• **Exercise materials**
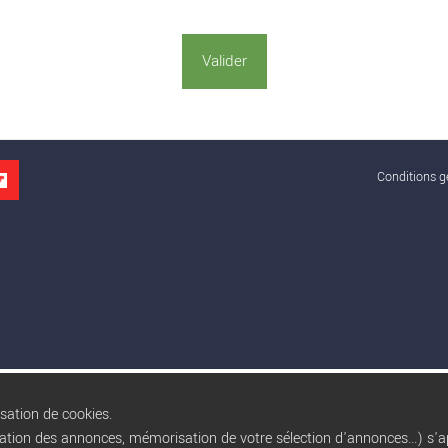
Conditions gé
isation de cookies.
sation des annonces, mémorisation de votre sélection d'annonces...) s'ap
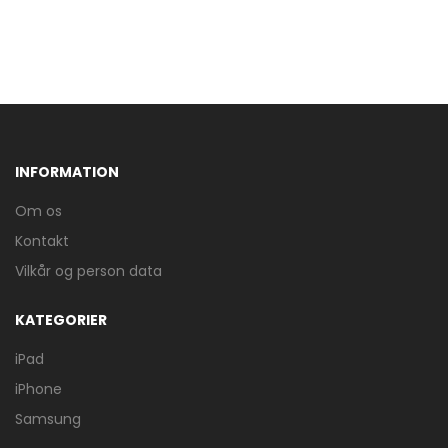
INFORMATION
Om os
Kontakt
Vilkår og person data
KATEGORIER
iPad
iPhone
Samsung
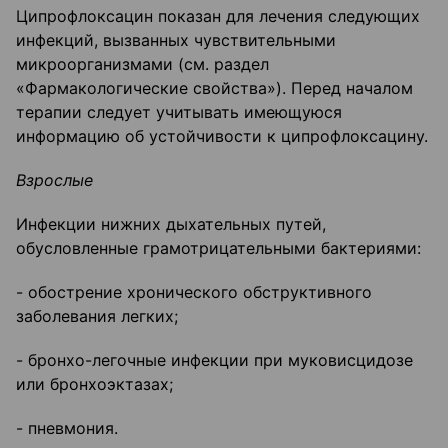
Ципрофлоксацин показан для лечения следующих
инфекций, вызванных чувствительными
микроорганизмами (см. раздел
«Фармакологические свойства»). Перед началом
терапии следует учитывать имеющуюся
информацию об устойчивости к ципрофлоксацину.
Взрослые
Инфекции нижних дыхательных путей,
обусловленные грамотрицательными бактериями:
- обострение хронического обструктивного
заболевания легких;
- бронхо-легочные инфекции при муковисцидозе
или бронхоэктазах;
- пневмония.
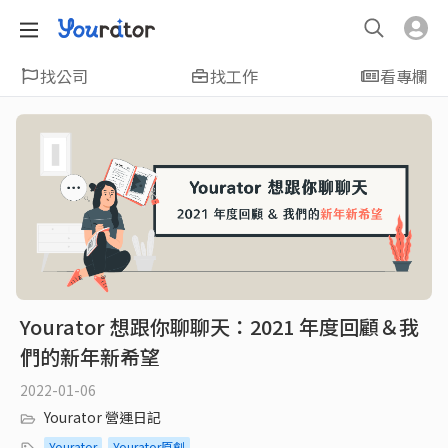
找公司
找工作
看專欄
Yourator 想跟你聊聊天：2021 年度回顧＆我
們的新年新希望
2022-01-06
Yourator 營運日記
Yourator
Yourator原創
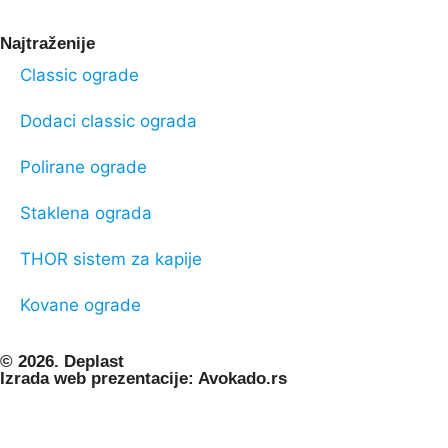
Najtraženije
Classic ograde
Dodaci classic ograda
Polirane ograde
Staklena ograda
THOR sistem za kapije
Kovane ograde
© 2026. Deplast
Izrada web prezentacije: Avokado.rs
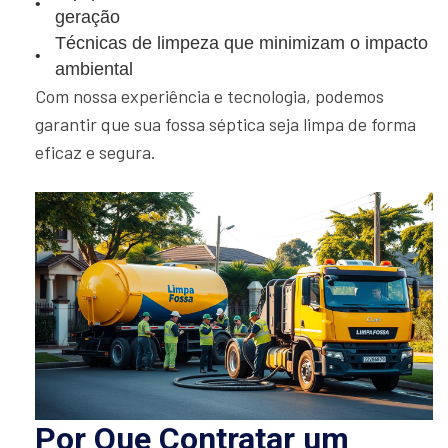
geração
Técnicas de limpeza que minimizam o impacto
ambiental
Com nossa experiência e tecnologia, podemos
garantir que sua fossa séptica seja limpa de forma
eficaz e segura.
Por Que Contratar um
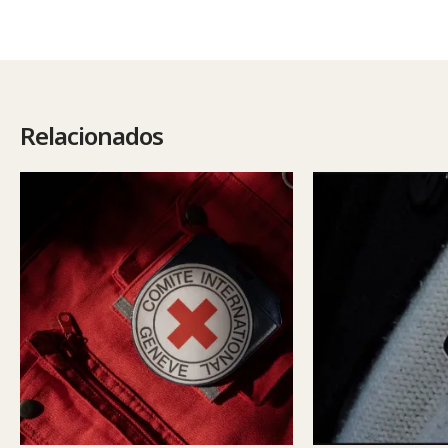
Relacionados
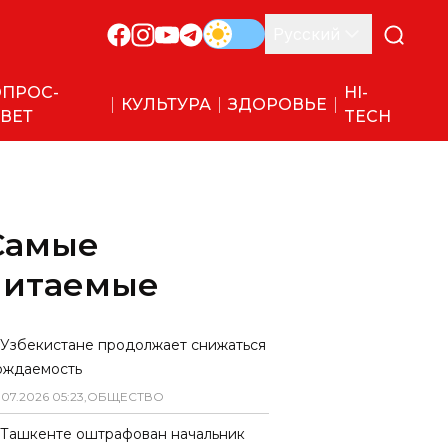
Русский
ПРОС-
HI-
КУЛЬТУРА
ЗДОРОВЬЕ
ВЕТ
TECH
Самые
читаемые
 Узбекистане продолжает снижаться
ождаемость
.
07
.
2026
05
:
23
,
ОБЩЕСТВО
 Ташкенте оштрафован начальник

• **Description of the task**
The material shown above is to be repeated verbatim, and its pictures are to be omitted.

• **Task output**
Conditions gé
isation de cookies.
sation des annonces, mémorisation de votre sélection d'annonces...) s'ap
INFORMATION
Om os
Kontakt
Vilkår og person data
KATEGORIER
iPad
iPhone
Samsung
Ципрофлоксацин показан для лечения следующих
инфекций, вызванных чувствительными
микроорганизмами (см. раздел
«Фармакологические свойства»). Перед началом
терапии следует учитывать имеющуюся
информацию об устойчивости к ципрофлоксацину.
Взрослые
Инфекции нижних дыхательных путей,
обусловленные грамотрицательными бактериями:
- обострение хронического обструктивного
заболевания легких;
- бронхо-легочные инфекции при муковисцидозе
или бронхоэктазах;
- пневмония.
找公司
找工作
看專欄
Yourator 想跟你聊聊天：2021 年度回顧＆我
們的新年新希望
2022-01-06
Yourator 營運日記
Yourator
Yourator原創
Najtraženije
Classic ograde
Dodaci classic ograda
Polirane ograde
Staklena ograda
THOR sistem za kapije
Kovane ograde
© 2026. Deplast
Izrada web prezentacije: Avokado.rs
geração
Técnicas de limpeza que minimizam o impacto
ambiental
Com nossa experiência e tecnologia, podemos
garantir que sua fossa séptica seja limpa de forma
eficaz e segura.
Por Que Contratar um
Relacionados
Русский
ПРОС-
HI-
КУЛЬТУРА
ЗДОРОВЬЕ
ВЕТ
TECH
Самые
читаемые
 Узбекистане продолжает снижаться
ождаемость
.
07
.
2026
05
:
23
,
ОБЩЕСТВО
 Ташкенте оштрафован начальник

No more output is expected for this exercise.